Essa dinâmica é particularmente importante para o setor financeiro, onde a personalização de serviços por meio de IA pode envolver análises de padrões de consumo, histórico de transações, perfil de crédito e hábitos de investimento. Recomendações personalizadas podem incluir sugestões de produtos financeiros, alertas de gastos, orientações de economia e propostas de investimento adaptadas ao perfil do usuário.

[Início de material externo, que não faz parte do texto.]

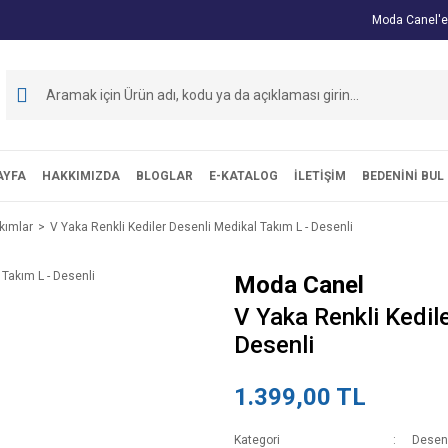
Moda Canel'e
AYFA
HAKKIMIZDA
BLOGLAR
E-KATALOG
İLETİŞİM
BEDENİNİ BUL
kımlar
V Yaka Renkli Kediler Desenli Medikal Takım L - Desenli
Moda Canel
V Yaka Renkli Kedil
Desenli
1.399,00 TL
Kategori
Desenl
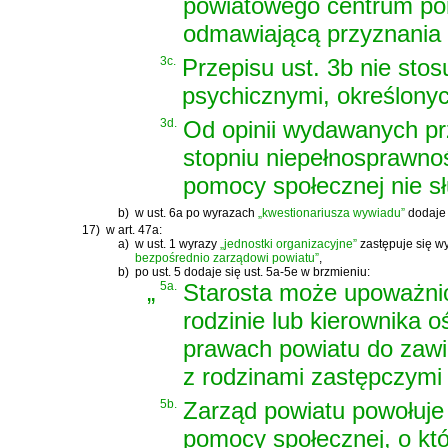
powiatowego centrum po
odmawiającą przyznania
3c.
Przepisu ust. 3b nie stos
psychicznymi, określony
3d.
Od opinii wydawanych pr
stopniu niepełnosprawno
pomocy społecznej nie sł
b)
w ust. 6a po wyrazach
„kwestionariusza wywiadu”
dodaje 
17)
w art. 47a:
a)
w ust. 1 wyrazy
„jednostki organizacyjne”
zastępuje się w
bezpośrednio zarządowi powiatu”
,
b)
po ust. 5 dodaje się ust. 5a-5e w brzmieniu:
„
5a.
Starosta może upoważni
rodzinie lub kierownika 
prawach powiatu do zawi
z rodzinami zastępczymi
5b.
Zarząd powiatu powołuje
pomocy społecznej, o kt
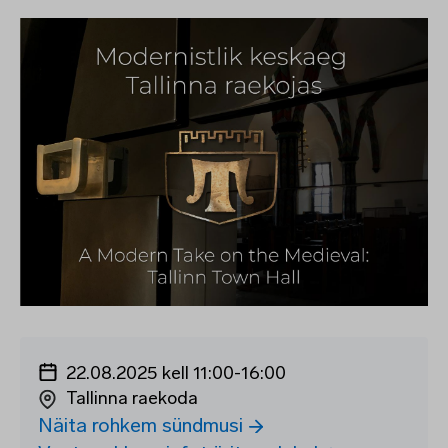
22.08.2025 kell 11:00
-
16:00
Tallinna raekoda
Näita rohkem sündmusi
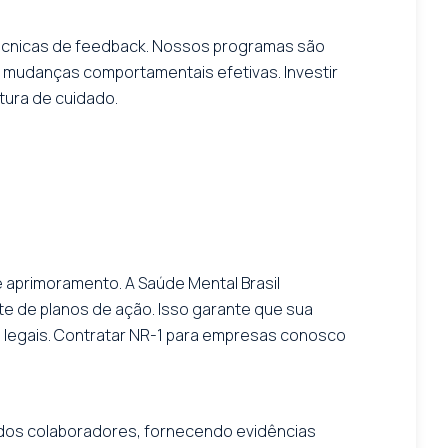
técnicas de feedback. Nossos programas são
m mudanças comportamentais efetivas. Investir
ltura de cuidado.
 aprimoramento. A Saúde Mental Brasil
ste de planos de ação. Isso garante que sua
 legais. Contratar NR-1 para empresas conosco
 dos colaboradores, fornecendo evidências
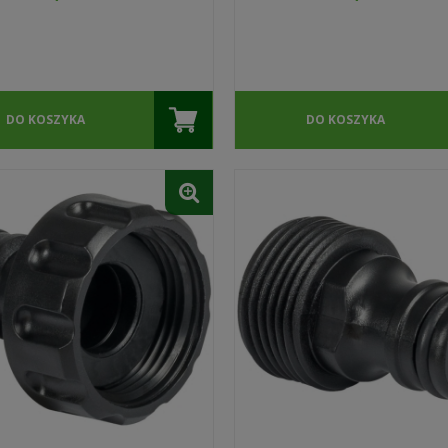
DO KOSZYKA
DO KOSZYKA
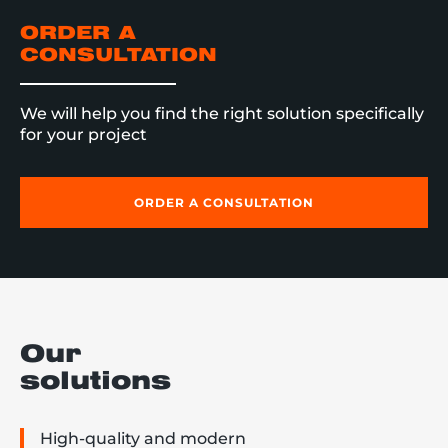
ORDER A
CONSULTATION
We will help you find the right solution specifically
for your project
ORDER A CONSULTATION
Our
solutions
High-quality and modern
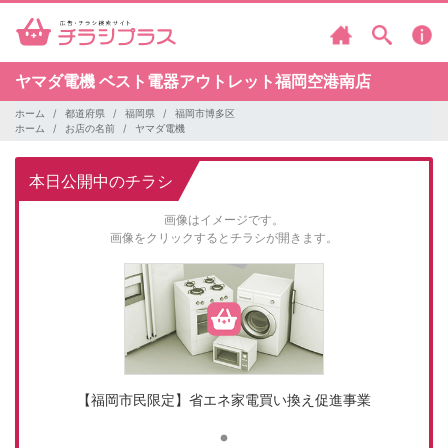
ヤマダ電機
ベスト電器アウトレット福岡空港南店
ホーム
都道府県
福岡県
福岡市博多区
ホーム
お店の名前
ヤマダ電機
本日公開中のチラシ
画像はイメージです。
画像をクリックするとチラシが開きます。
【福岡市民限定】省エネ家電買い換え促進事業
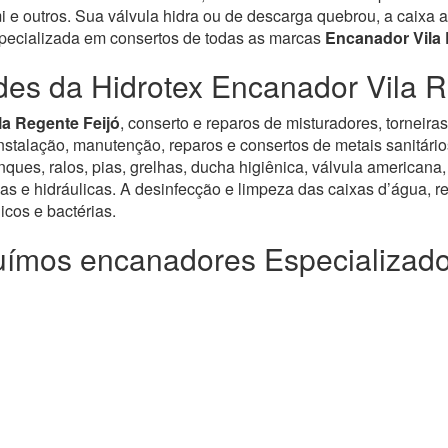
e outros. Sua válvula hidra ou de descarga quebrou, a caixa a
specializada em consertos de todas as marcas
Encanador Vila 
des da Hidrotex Encanador Vila R
la Regente Feijó
, conserto e reparos de misturadores, torneira
alação, manutenção, reparos e consertos de metais sanitários, v
ues, ralos, pias, grelhas, ducha higiênica, válvula americana,
as e hidráulicas. A desinfecção e limpeza das caixas d’água, re
cos e bactérias.
ímos encanadores Especializad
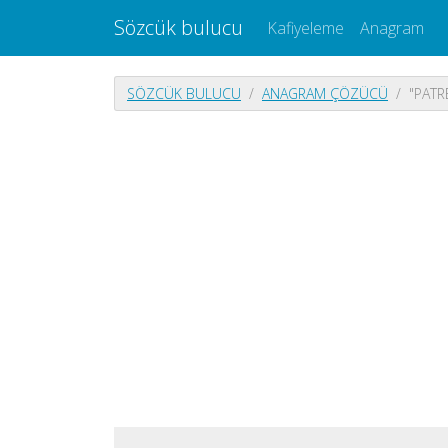
Sözcük bulucu
Kafiyeleme
Anagram
SÖZCÜK BULUCU
ANAGRAM ÇÖZÜCÜ
"PATR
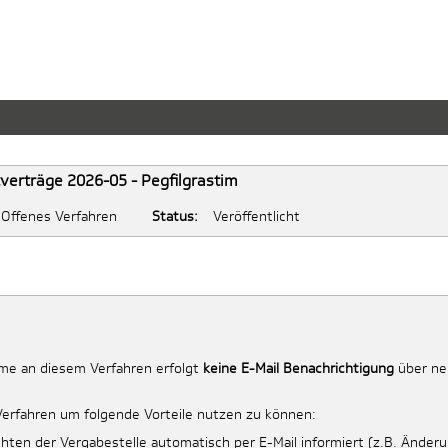
erträge 2026-05 - Pegfilgrastim
Offenes Verfahren
Status:
Veröffentlicht
me an diesem Verfahren erfolgt
keine E-Mail Benachrichtigung
über neu
Verfahren um folgende Vorteile nutzen zu können:
hten der Vergabestelle automatisch per E-Mail informiert (z.B. Änder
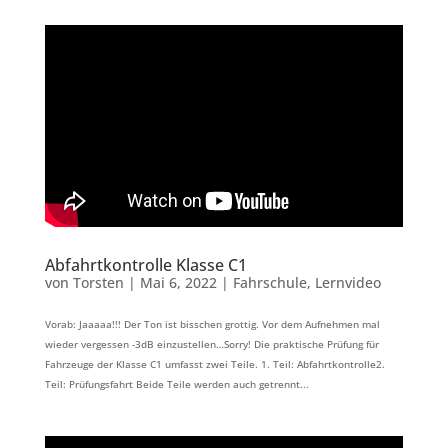
Abfahrtkontrolle Klasse C1
von
Torsten
|
Mai 6, 2022
|
Fahrschule
,
Lernvideo
Vorab: Jaaaaa!!! Der Ton ist bisschen grottig. Vor dem Aufnehmen mal
wieder vergessen -3dB einzustellen…Sorry! Die praktische Prüfung für
Fahrzeuge der Klasse C1 umfasst zwei Teile. 1. Teil: Abfahrtkontrolle2.
Teil: Prüfungsfahrt Beide Teile werden auch getrennt...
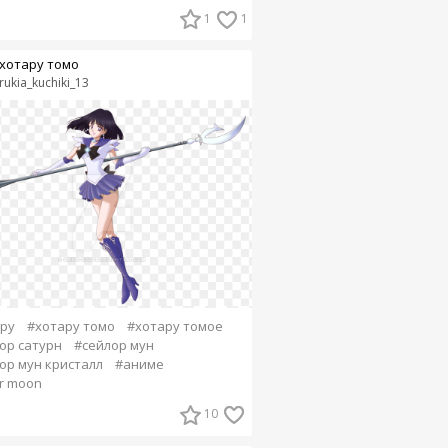
1
1
хотару томо
rukia_kuchiki_13
ру
#хотару томо
#хотару томое
ор сатурн
#сейлор мун
ор мун кристалл
#аниме
or moon
10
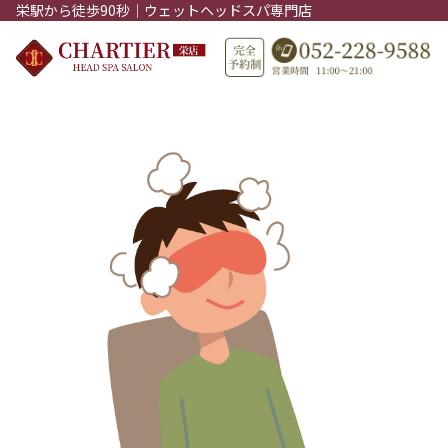
栄駅から徒歩90秒｜ウェットヘッドスパ専門店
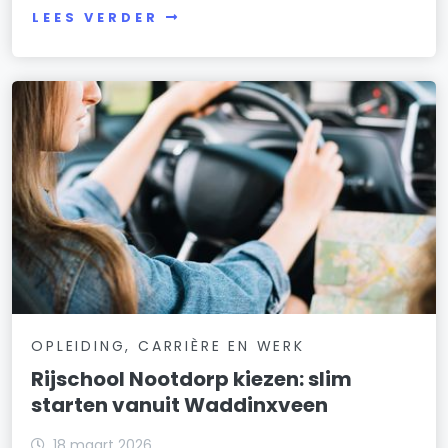
LEES VERDER
OPLEIDING, CARRIÈRE EN WERK
Rijschool Nootdorp kiezen: slim
starten vanuit Waddinxveen
18 maart 2026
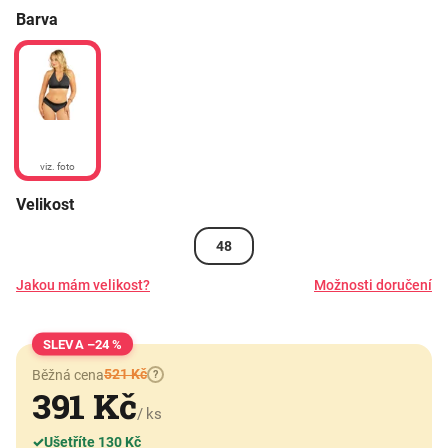
Barva
viz. foto
Velikost
48
Jakou mám velikost?
Možnosti doručení
–24 %
521 Kč
Běžná cena
?
391 Kč
/ ks
✓
Ušetříte 130 Kč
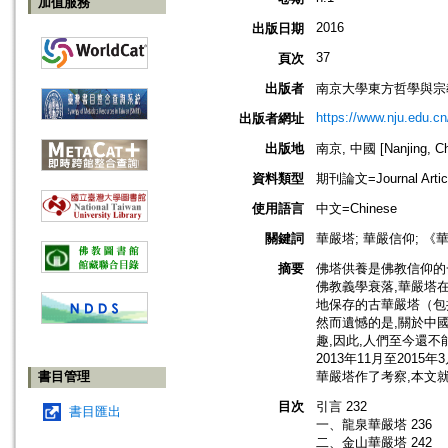
加值服務
2016
出版日期
37
頁次
出版者
南京大學東方哲學與宗
https://www.nju.edu.cn
出版者網址
出版地
南京, 中國 [Nanjing, Ch
資料類型
期刊論文=Journal Artic
使用語言
中文=Chinese
關鍵詞
華嚴塔; 華嚴信仰; 《
摘要
佛塔供養是佛教信仰的
佛教義學衰落,華嚴塔
地保存的古華嚴塔（包
然而遺憾的是,關於中
趣,因此,人們至今還
2013年11月至20
書目管理
華嚴塔作了考察,本文
目次
引言 232
書目匯出
一、龍泉華嚴塔 236
二、金山華嚴塔 242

O estudo também sugere que os brasileiros não rejeitam a inteligência artificial em si, mas sim a possibilidade de perder o domínio sobre suas informações. Quando perguntados sobre o uso de IA para fins específicos, como análise de crédito ou sugestão de investimentos, a receptividade é maior do que quando a questão é apresentada de forma genérica, sem detalhamento sobre as aplicações práticas da tecnologia.

Para as instituições financeiras que operam no Brasil, os dados da pesquisa indicam um caminho relativamente claro. A adoção de IA como ferramenta de personalização de serviços exige investimento simultâneo em comunicação transparente e em mecanismos efetivos de consentimento e controle por parte do usuário. Empresas que conseguirem equilibrar o uso inteligente de dados com o respeito à privacidade tendem a conquistar maior adesão dos consumidores.

O cenário descrito pela pesquisa reflete uma tendência mais ampla observada no mercado de tecnologia financeira mundial. Plataformas digitais de serviços financeiros, conhecidas como fintechs, têm adotado a inteligência artificial como diferencial competitivo, mas enfrentam o desafio de construir confiança junto a usuários cada vez mais conscientes sobre seus direitos digitais.

A pesquisa do Mercado Pago reforça que o brasileiro está disposto a adotar novas tecnologias no manejo de suas finanças, desde que haja clareza sobre o tratamento dado aos dados pessoais. A transparência deixa de ser um diferencial de mercado e passa a ser condição fundamental para a aceitação de soluções de IA no ambiente financeiro.